Additionally, the drugmaker Inhibikase Therapeutics offered an update on its development of IkT-001Pro as a treatment for PAH. That drug has as its active ingredient imatinib (Gleevec), a targeted cancer therapy. The company said the FDA supported its phase 2/3 trial design, but also requested a pre-clinical cell-culture based study of the therapy. The company added that it is looking for strategic partners to advance its development of the therapy for a PAH indication.

Gossamer-Chiesi deal may boost R & D

Seralutinib is an inhaled platelet-derived growth factor receptor alpha/beta (PDGFRα/β), colony stimulating factor 1 receptor (CSF1R), and mast/stem cell growth factor receptor kit (c-KIT) inhibitor. Gossamer launched the phase 3 PROSERA Study last year to test the therapy in patients with PAH. Prior to that, the phase 2 TORREY Study found the treatment significantly reduced pulmonary vascular resistance in 44 adults with PAH.

With the Chiesi partnership, Gossamer said the two companies plan to launch a global phase 3 registrational study of PH-ILD next year. They will also evaluate the therapy for the treatment of other conditions for which there is a significant unmet need.

Drugs for PH-ILD another strong potential market

In a conference call announcing the Gossamer-Chiesi deal, Gossamer’s chief financial and chief operating officer, Bryan Giraudo, said before the Chiesi deal, Gossamer had been discussing the possibility of a proof-of-concept phase 2 trial for seralutinib in patients with PH-ILD.

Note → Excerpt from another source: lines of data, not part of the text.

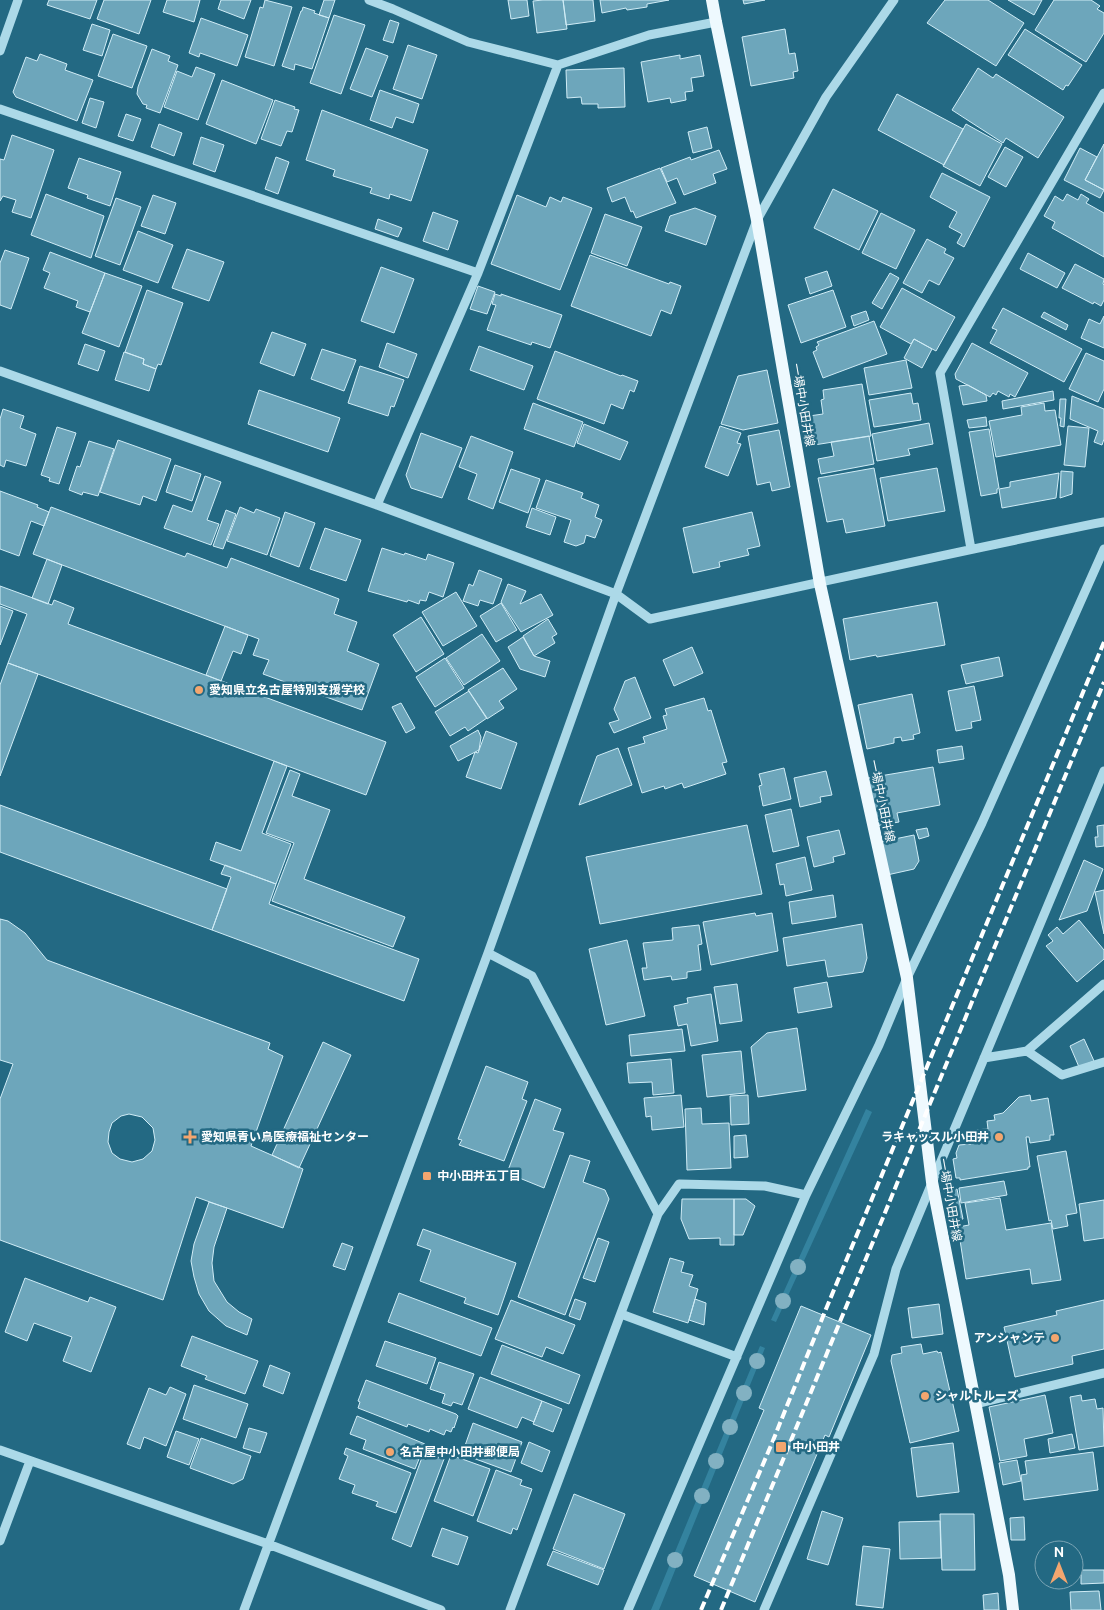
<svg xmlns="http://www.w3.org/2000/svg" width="1104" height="1610" font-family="Ubuntu,'Noto Sans JP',sans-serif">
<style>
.green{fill:#34839f}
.building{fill:#6da6bb;stroke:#d0ecf6;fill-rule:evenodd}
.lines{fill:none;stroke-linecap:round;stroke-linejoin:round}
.minor{stroke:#acd9e8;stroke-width:9}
.major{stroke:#eef9fe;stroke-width:12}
.rail{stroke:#fff;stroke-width:4;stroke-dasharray:9 4;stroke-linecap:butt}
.tree{fill:#82b1c2}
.poi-dot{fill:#f3a66f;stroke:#236983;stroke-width:2}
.labels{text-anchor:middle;stroke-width:5;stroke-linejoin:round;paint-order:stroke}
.street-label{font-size:12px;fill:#fff;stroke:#236983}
.poi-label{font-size:12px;font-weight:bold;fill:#fff;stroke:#236983;text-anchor:start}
</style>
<rect width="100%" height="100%" fill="#236983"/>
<!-- green -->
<path class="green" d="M866,1109l6,3 -96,210 -5,-2z
M760,1346l5,2 -106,262h-8z"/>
<!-- building -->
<path class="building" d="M49,0h48l-7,19 -43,-14z
M104,0h47l-12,34 -42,-15z
M167,0h33l-6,22 -31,-10z
M221,0h30l-7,19 -26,-10z
M265,0l27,7 -18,59 -29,-9 15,-50 3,1z
M324,0h11l-6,18 -10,-3z
M508,0h19l2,16 -18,3z
M543,0h20l4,29 -30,4 -4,-32z
M563,0h30l2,21 -29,4z
M600,0h69l-22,4v3l-20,3 -1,-2 -24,5z
M743,0h22l-21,4z
M945,0h43l36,23 -28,43 -69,-43z
M1008,0h34l-8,15z
M1054,0h37l9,6 -3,3 7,4v20l-18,29 -51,-32z
M303,7l12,4 -1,2 15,5 -17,51 -17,-5 -1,6 -12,-4 19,-55h1z
M334,15l31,10 -24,69 -31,-11z
M201,18l47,17 -11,31 -37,-13 -1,4 -10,-4z
M390,20l9,3 -6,20 -10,-3z
M92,24l18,6 -8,26 -19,-6z
M785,29l4,25 6,-1 3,18 -5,1 1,6 -43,8 -9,-49z
M1025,29l57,36 -14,21 -2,-1 -3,5 -55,-35z
M113,34l34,12 -15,42 -34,-12z
M408,45l29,10 -15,44 -29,-10z
M366,48l22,8 -16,41 -22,-8z
M152,49l18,7 -2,5 10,4 -18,48 -14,-5 1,-3 -4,-1 -6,-10 1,-7z
M40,54l27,10 -2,6 28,10 -16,41 -61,-24 -3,-5 13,-35 11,4z
M680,55v4l20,-4 4,21 -13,2 2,13 -8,1 1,8 -15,3 -1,-5 -22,4 -7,-40z
M196,67l19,7 -17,46 -34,-13 13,-36 15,6z
M624,68l1,39 -27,1v-4h-16l-1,-7 -14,1 -1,-28z
M978,68l15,10 3,-4 68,43 -26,41 -32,-20 -3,5 -51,-33z
M222,80l51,20 -17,44 -50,-20z
M380,90l39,14 -6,19 -17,-6 -4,11 -22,-8z
M897,94l66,35 -19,36 -66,-35z
M90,98l14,4 -8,26 -14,-5z
M275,100l20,7 -1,2 5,1 -7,22 -5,-1 -6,15 -20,-7z
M322,110l106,40 -17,51 -21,-7 -1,5 -19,-6 2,-5 -39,-12 2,-6 -29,-10z
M126,114l15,5 -8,22 -15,-5z
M159,124l23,9 -8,23 -23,-9z
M966,124l36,20 -22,42 -37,-20z
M707,127l5,21 -19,5 -5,-21z
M12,135l42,15 -23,68 -19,-6 4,-12 -13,-4 -3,5v-42l4,1z
M201,137l23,8 -9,27 -22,-8z
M1104,144v46l-19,-10z
M1005,147l18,10 -17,30 -18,-10z
M1080,148l17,9 -12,23 19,10 -4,8 -36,-18z
M719,150l8,19 -14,5 3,9 -32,12 -7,-17 -10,4 -6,-14 29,-11 1,3z
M276,157l13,5 -11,32 -13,-5z
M79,158l42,14 -11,34 -23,-8 1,-3 -20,-7z
M660,168l16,35 -40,15 -3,-7 -2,1 -6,-15 -13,5 -5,-14z
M942,173l48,24 -26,50 -7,-4 5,-9 -13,-7 8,-15 -27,-15z
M833,189l45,22 -19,39 -45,-22z
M46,194l58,22 -13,42 -60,-23z
M1067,194l11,6 3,-6 8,5 -3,4 18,10v44l-52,-29 3,-6 -11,-6 11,-20 8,5z
M153,195l23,8 -11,31 -24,-8z
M517,195l29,12 4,-10 11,5 2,-5 29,11 -32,82 -69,-26z
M116,198l25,9 -21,58 -25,-9z
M695,208l21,8 -10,29 -41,-14 5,-15z
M433,212l25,9 -10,29 -25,-9z
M881,213l34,17 -19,39 -34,-16z
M605,214l37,13 -15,39 -36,-13z
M378,219l24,9 -4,9 -23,-8z
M138,231l35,14 -15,38 -35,-13z
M927,239l19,10 -2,4 10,5 -15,27 -10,-5 -7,13 -19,-10z
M187,249l37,13 -15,39 -37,-13z
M5,250l24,8 -18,51 -11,-4v-42z
M50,252l55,21 -15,39 -14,-5 2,-6 -34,-13 6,-15 -7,-3z
M1028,253l37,20 -8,15 -37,-19z
M590,255l79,29 1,-2 11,4 -10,28 -10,-4 -10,26 -80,-30z
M1075,264l29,15 -1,5 1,1v15l-3,6 -7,-4 -1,2 -31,-16z
M381,267l33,12 -20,54 -33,-12z
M827,271l5,15 -22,8 -5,-16z
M105,273l37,13 -23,61 -37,-14z
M890,273l9,5 -17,31 -10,-6z
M478,286l17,6 -8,22 -17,-5z
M902,288l53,29 -19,34 -22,-12 -3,5 -31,-17z
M147,290l36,13 -22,62 -3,-1 -2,5 -13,-5 1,-5 -19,-7z
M833,290l13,37 -45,16 -13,-38z
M495,294l6,2v-2l61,21 -12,33 -18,-6 -1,3 -44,-15 9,-25 -4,-1z
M1003,308l79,41 -18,33 -74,-39 7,-13 -5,-2z
M866,311l3,9 -15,6 -3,-10z
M1044,312l24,13 -2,5 -25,-13z
M1104,316v32l-23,-10 8,-19 11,5z
M874,321l13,33 -64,24 -10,-26 4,-2 -1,-3 3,-2 -2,-3z
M272,332l34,12 -12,32 -34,-13z
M914,339l18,10 -10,19 -18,-10z
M387,343l30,11 -9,24 -29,-11z
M972,343l56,30 -13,24 -5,-3 -1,3 -11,-6 -2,4 -3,-2 -3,4 -34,-18 -1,-5z
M85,344l20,7 -7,20 -20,-7z
M479,346l54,20 -9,24 -54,-20z
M322,349l34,11 -12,31 -33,-12z
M555,351l66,25 1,-1 16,6 -4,11 -4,-2 -7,19 -12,-5 -7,20 -67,-25z
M124,352l20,7 -1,5 13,5 -7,22 -34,-11z
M1086,353l18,8v28l-6,13 -29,-13z
M906,360l6,28 -43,7 -5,-27z
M360,366l44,14 -10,27 -3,-1 -3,10 -40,-13z
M767,370l11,53 -35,7 -22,-6 17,-48z
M862,384l9,52 -57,9 -5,-29 14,-2 -2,-14 3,-1 -1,-9z
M968,385l18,10 1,6 -24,4 -4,-19z
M259,390l81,28 -12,34 -80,-28z
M1053,391l1,9 -51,9 -1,-8z
M911,393l2,11 5,-1 3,17 -47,7 -5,-27z
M1072,396l32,13v30l-2,6 -8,-3 4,-11 -28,-12z
M1060,399h6l-2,28 -4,-1 1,-8h-2z
M533,403l50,19 -9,25 -50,-18z
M1044,403l1,8 10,-1 6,35 -65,12 -7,-36 33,-6 -1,-8z
M3,409l21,7 -4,12 16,6 -10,32 -20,-6 -2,7 -4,-2v-46z
M986,417l1,9 -18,2 -2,-8z
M929,423l4,21 -25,5 2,6 -33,6 -5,-27z
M584,424l44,18 -8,18 -43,-17z
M720,426l21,7 -4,10 4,1 -13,32 -23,-9z
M1068,426l21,2 -4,39 -21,-2z
M57,427l19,6 -17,51 -10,-3 1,-3 -9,-3z
M989,429l10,59 -2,1v4l-16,3 -12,-64z
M779,430l11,57 -18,4 -2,-9 -13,3 -9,-49z
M421,433l41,15 -20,50 -31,-10 -5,-13z
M471,436l42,16 -20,57 -25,-10 9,-25 -18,-7z
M869,436l5,28 -53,10 -3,-15 16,-3 -3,-14z
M118,440l53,19 -15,42 -13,-5 -3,9 -40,-13z
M89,441l25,8 -16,47 -15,-4 -1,3 -13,-5 8,-24 3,1z
M175,465l26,9 -9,27 -26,-9z
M874,468l11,58 -39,7 -3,-14 -16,3 -9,-44z
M937,468l8,43 -57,10 -8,-43z
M511,469l29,10 -12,34 -29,-11z
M1061,471l12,1 -1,22 -12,4z
M1059,473l-3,25 -54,10 -3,-19 11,-2v-5z
M205,476l16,6 -14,38 12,4 -8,21 -47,-17 9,-23 19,7z
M546,480l37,13 -2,5 18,7 -4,12 7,3 -7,18 -9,-3 -2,8 -8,3 -12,-4 7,-22 -35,-12z
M0,491l38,14 -1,2 12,5 -5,14 -13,-5 -12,35 -19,-7z
M51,507l134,50 2,-4 40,15 4,-10 108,41 -5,15 23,8 -10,29 32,13 -17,46 -99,-36 6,-14 -16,-5 6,-16 -226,-85z
M240,507l14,6 2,-4 24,9 -13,37 -40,-14z
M532,508l24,9 -6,18 -24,-8z
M226,510l10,4 -13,35 -10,-3z
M285,512l30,11 -16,44 -29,-11z
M752,512l8,34 -13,3 2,6 -30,7 1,5 -27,6 -10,-45z
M325,528l36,12 -15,41 -36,-12z
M382,548l22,7 1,-2 21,7 2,-6 26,9 -11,34 -14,-5 -3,9 -6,-1 -1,4 -11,-4 -1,2 -39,-11z
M47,559l15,6 -14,39 -16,-6z
M479,570l23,9 -9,25 -13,-4 -2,6 -15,-5 6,-17 4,2z
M508,584l18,7 -6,13 21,-10 12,21 -32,17 -20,-30z
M0,586l52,19 2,-5 20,8 -6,16 318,118 -20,53 -358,-132 19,-49 -27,-10z
M456,592l21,34 -34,20 -21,-34z
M937,602l8,43 -68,12 -1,-2 -26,5 -7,-41z
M501,603l16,27 -21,12 -16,-26z
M0,606l13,5 -13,34z
M421,617l23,37 -28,18 -23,-37z
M548,619l9,15 -5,3 3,6 -21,13 -11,-20z
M225,626l23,9 -7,19 -8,-3 -12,30 -15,-6z
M482,634l18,27 -36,24 -18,-27z
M523,637l11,19 16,5 -5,16 -25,-8 -12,-22z
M692,647l11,26 -29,13 -11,-26z
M999,657l4,19 -37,8 -5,-19z
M445,658l19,30 -29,19 -19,-30z
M8,663l30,11 -38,102v-91z
M503,668l14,21 -18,12 5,7 -17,11 -19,-29z
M635,677l16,41 -37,15 -5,-10 10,-3 -5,-11 11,-28z
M974,686l7,34 -10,2 1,6 -16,3 -8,-40z
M469,691l18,27 -19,13 -3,-4 -15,9 -15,-24z
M912,694l8,39 -7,2 1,4 -12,2 -1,-4 -7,1v5l-27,6 -9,-44z
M704,698l4,13 3,-1 16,52 -5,1 4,11 -42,14 -2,-5 -17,6 -1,-3 -22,7 -14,-45 17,-5 -2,-6 24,-8 -4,-13 4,-1 -2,-6z
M401,703l14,25 -9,5 -14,-26z
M478,730l3,7 -2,13 -21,11 -8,-15z
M486,731l31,12 -16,46 -35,-12 9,-25 3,1z
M962,746l2,13 -25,4 -2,-13z
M618,748l14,37 -53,20 18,-49z
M274,761l13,5 -25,67 29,11 -15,40 -66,-24 6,-18 25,9z
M933,767l7,38 -43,8 2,9 -23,4 -8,-48z
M784,768l7,31 -28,7 -4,-20 3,-1 -3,-11z
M290,770l10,4 -8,22 38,14 -26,69 101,38 -12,30 -121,-46 22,-58 -28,-10z
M826,771l6,24 -12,2 1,5 -21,5 -6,-29z
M0,805l227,84 -15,41 -212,-78z
M791,809l8,37 -26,6 -8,-37z
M747,825l15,69 -162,30 -14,-67z
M1104,825v21l-8,1 -1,-10h3l-1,-11z
M927,828l2,8 -10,3 -3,-9z
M839,830l6,24 -12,3 1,5 -20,5 -7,-30z
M914,835l5,26 -5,8 -27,6 -7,-33z
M805,857l7,33 -26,6 -2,-12 -4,1 -4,-21z
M1084,860l19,9 -16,42 -28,9z
M225,865l51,19 -7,20 150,55 -15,42 -192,-71 19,-53 -10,-3z
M1104,890v44l-9,-42z
M833,895l3,22 -44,7 -3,-22z
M755,913l1,3 16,-3 6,38 -67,14 -8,-43z
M0,919l8,2 17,12 22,27 223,83 -2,6 15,7 -32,90 52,23 -20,59 -87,-31 -33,103 -163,-60v-141l13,-35 -13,-4zM129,1114l13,3 11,11 2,12 -3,11 -9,8 -11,3 -12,-3 -8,-6 -4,-11 1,-10 3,-9 9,-7z
M1079,920l25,30v9l-27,23 -31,-36 7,-5 -5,-6 9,-8 6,7z
M862,924l5,34 -4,14 -35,5 -3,-17 -38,6 -4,-28z
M699,925l3,19 -4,1 3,25 -14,2v6l-15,2 -1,-4 -27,4 -2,-12h5l-4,-25 30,-3 -1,-12z
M627,940l18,76 -39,9 -17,-76z
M827,982l5,25 -34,6 -4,-25z
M737,984l5,37 -22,3 -6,-37z
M711,994l7,47 -27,5 -4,-22 -9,2 -4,-20 14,-3 -1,-5z
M797,1028l9,62 -48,7 -7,-50 16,-14z
M682,1029l3,22 -54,5 -2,-21z
M1084,1039l10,22 -15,6 -9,-21z
M323,1042l28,13 -52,113 -27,-13z
M741,1051l4,42 -38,4 -5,-42z
M671,1059l3,34 -21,2 -1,-13 -23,1 -2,-20z
M486,1066l42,16 -6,17 5,2 -23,60 -45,-16 3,-5 -4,-1z
M681,1095l3,32 -32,3 -1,-14 -5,1 -2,-19z
M748,1095l1,29 -18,1 -1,-29z
M1030,1095l1,6 17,-3 6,37h-4v5l-20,3 -1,-6h-3l4,30h-2v2l-68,11v-2h-4l-3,-19 4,-1 -1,-5 3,-8 12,-1 -1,-10 4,-4 14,-1 -1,-8 8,-1 -1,-5 9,-2 16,-16z
M535,1099l26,10 -8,21 11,3 -20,55 -37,-15z
M701,1108l1,16 27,-1 2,45 -44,2 -2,-61z
M746,1135l2,22 -14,1v-22z
M1066,1151l11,62 -11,2 2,11 -15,3 -2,-9 -2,1 -12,-65z
M570,1155l20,6 -7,21 22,8 4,9 -44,116 -47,-18z
M1004,1181l3,14 -46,8 -2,-15z
M957,1189l6,30 -12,2 -6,-30z
M1000,1198l6,32 45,-7 10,57 -29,4 -2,-15 -64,10 -8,-52 11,-2 -4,-22z
M682,1199h52v46h-14v-7l-31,1 -8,-20z
M734,1199h12l9,7 -12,29h-9z
M1104,1200v38l-20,3 -5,-37z
M209,1202l18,6 -13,39 -2,16 2,18 13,21 12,10 13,7 -5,16 -21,-9 -17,-15 -10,-17 -5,-17 -3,-16 3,-17z
M423,1229l93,34 -18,52 -34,-12 2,-5 -46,-17 11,-31 -14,-5z
M598,1238l11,4 -14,40 -12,-4z
M342,1243l11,4 -8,23 -12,-4z
M670,1258l14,4 -3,10 12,3 -4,11 9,3 -10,34 -35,-11z
M25,1278l63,24 2,-5 26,10 -25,65 -28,-11 9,-24 -38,-14 -7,18 -22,-9z
M399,1293l93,35 -11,28 -93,-34z
M575,1299l11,4 -6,17 -11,-4z
M695,1299l11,4 -2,22 -15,-5z
M511,1300l64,25 -12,29 -17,-7 -4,10 -47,-18z
M1104,1300v49l-32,7 1,8 -58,13 -11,-50 53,-12 -1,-4z
M939,1304l4,30 -31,4 -4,-30z
M801,1306l70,29 -42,102 -4,-2 -70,167 -61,-26 70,-166 -5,-2z
M192,1336l66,25 -13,33 -40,-15 2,-3 -26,-10z
M385,1341l51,17 -9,26 -51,-18z
M921,1344l2,10 14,-3 1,2 3,-1 18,79 -49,12 -19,-82 1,-6 10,-2 -1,-6z
M502,1345l78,30 -11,29 -78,-30z
M439,1362l35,12 -12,31 -9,-3 -2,4 -9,-3 3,-9 -15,-5z
M270,1365l20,8 -7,21 -20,-8z
M480,1377l62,24 -8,21 -12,-5 -5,11 -49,-19z
M366,1380l90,34 2,2 -4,12 -1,-1 -2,5 -5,-2 -2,5 -14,-6 -1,3 -21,-8 -1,3 -49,-19 2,-6 -2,-1z
M194,1385l54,19 -12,34 -53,-19z
M170,1387l16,7 -20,52 -22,-9 -4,12 -13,-5 22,-56 17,7z
M1045,1395l8,38 -29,6 3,17 -27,5 -11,-54z
M1081,1395l1,6 13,-2 2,10 6,-1 1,38 -25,4 -9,-53z
M542,1401l20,8 -9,23 -20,-8z
M357,1416l68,28 -10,25 -52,-20 3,-9 -16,-6z
M473,1423l49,19 -11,30 -49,-18z
M249,1428l18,5 -7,20 -17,-5z
M176,1431l23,8 -10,26 -22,-8z
M1072,1434l3,14 -25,5 -2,-14z
M201,1438l50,18 -8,23 -10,5 -43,-16z
M529,1442l21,9 -8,21 -21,-9z
M953,1443l6,49 -42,5 -6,-49z
M346,1448l65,25 -15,40 -20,-7 2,-4 -26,-9 3,-8 -16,-6 9,-23 -4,-2z
M424,1452l20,7 -33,88 -19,-8z
M1093,1452l5,38 -74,10 -3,-25 6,-1 -2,-13z
M451,1455l39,14 -17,47 -39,-15z
M1017,1460l4,21 -18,4 -4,-22z
M496,1470l26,10 -2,5 12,4 -15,41 -4,-2 -2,6 -34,-13z
M574,1494l51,20 -21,55 -51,-20z
M822,1511l21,7 -15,47 -21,-6z
M940,1514h34l1,56h-33z
M1024,1517l1,23h-14l-1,-22z
M940,1521l1,37 -41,1 -1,-37z
M442,1528l26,9 -10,28 -26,-9z
M863,1546l27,3 -7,59 -27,-3z
M553,1551l51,19 -6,15 -51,-20z
M1081,1570h23v13l-23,1z
M1099,1591l2,19h-30l-1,-18z
M998,1593l1,17h-15l-1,-15z"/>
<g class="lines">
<!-- minor -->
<path class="minor" d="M369,0l24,9 75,33 90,23
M0,51l18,-51
M0,109l478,164
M0,371l377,134 239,89 34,25c152,-32 302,-67 454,-97
M377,505l101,-232 80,-208 91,-30 67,-13
M971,549l-31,-176 164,-280
M488,953l44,23 126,238 -148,396
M1027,1051l35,24 42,-13
M984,1058l43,-7 77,-67
M658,1214l21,-30 86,2 41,9
M621,1314l116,43
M975,1404l129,-31
M0,1450l268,94 173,66
M0,1541l30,-80
M244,1610l244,-657 128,-359 141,-374 69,-123 68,-97
M628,1610l178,-415 73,-150 28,-67 75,-155 122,-274
M764,1610l110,-256 22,-85 208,-498"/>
<!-- major -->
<path class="major" d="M712,0l4,22 41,198 63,364 87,394 25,204 77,393 4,35"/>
<!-- rail -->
<path class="rail" d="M701,1610l71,-167 54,-134 278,-667
M721,1610l383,-928"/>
</g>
<!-- trees -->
<g class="tree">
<circle cx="798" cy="1267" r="8"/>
<circle cx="783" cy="1301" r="8"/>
<circle cx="757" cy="1361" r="8"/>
<circle cx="744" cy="1393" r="8"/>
<circle cx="730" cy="1427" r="8"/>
<circle cx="716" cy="1461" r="8"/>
<circle cx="702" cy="1496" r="8"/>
<circle cx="675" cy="1560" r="8"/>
</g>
<!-- markers -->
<g class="poi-dot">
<circle cx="199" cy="690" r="5"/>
<path d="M187.5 1129.5h5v5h5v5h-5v5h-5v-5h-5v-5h5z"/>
<circle cx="999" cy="1137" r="5"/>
<rect x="422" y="1171" width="10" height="10" rx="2.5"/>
<circle cx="1055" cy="1338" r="5"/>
<circle cx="925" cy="1396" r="5"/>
<rect x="775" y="1441" width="12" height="12" rx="2.5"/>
<circle cx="390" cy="1452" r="5"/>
</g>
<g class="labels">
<!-- street labels -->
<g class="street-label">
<text transform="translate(803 405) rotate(80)" y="4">一場中小田井線</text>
<text transform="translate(882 801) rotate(78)" y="4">一場中小田井線</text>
<text transform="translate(950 1200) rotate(80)" y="4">一場中小田井線</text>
</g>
<!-- poi labels -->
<g class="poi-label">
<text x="209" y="694">愛知県立名古屋特別支援学校</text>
<text x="201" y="1141">愛知県青い鳥医療福祉センター</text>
<text x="989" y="1141" text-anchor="end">ラキャッスル小田井</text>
<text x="437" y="1180">中小田井五丁目</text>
<text x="1045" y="1342" text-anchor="end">アンシャンテ</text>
<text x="935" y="1400">シャルトルーズ</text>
<text x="792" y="1451">中小田井</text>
<text x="400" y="1456">名古屋中小田井郵便局</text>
</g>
</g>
<!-- north arrow -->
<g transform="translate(1059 1565)"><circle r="24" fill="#236983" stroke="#7ba5b5"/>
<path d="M0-4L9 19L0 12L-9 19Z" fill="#f3a66f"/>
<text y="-8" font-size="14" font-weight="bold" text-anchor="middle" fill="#ffffff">N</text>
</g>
</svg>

“[B]ut because of this partnership we are now able to move seralutinib directly into a registrational global phase 3 clinical trial for the treatment of PH-ILD,” he said in the call.

That trial could start sometime in the middle part of 2025, he said, meaning the drug could be on the market for PH-ILD “years earlier” than previously planned. That’s a big deal for the company, he said, in part because he said the market for that indication is currently wide open.

“Understanding the evolving nature of the competitive nature in pulmonary hypertension, we are striking while the iron is hot,” he said. “...Suffice it to say, we believe that PH-ILD is a multibillion dollar opportunity for seralutinib due to the lack of approved drugs, its population size, and considerable unmet need.”

The company noted that the median five-year overall survival rate for people with PH-ILD is just 23%. Nonetheless, there is only one approved therapy in the US for PH-ILD, and none approved outside the US.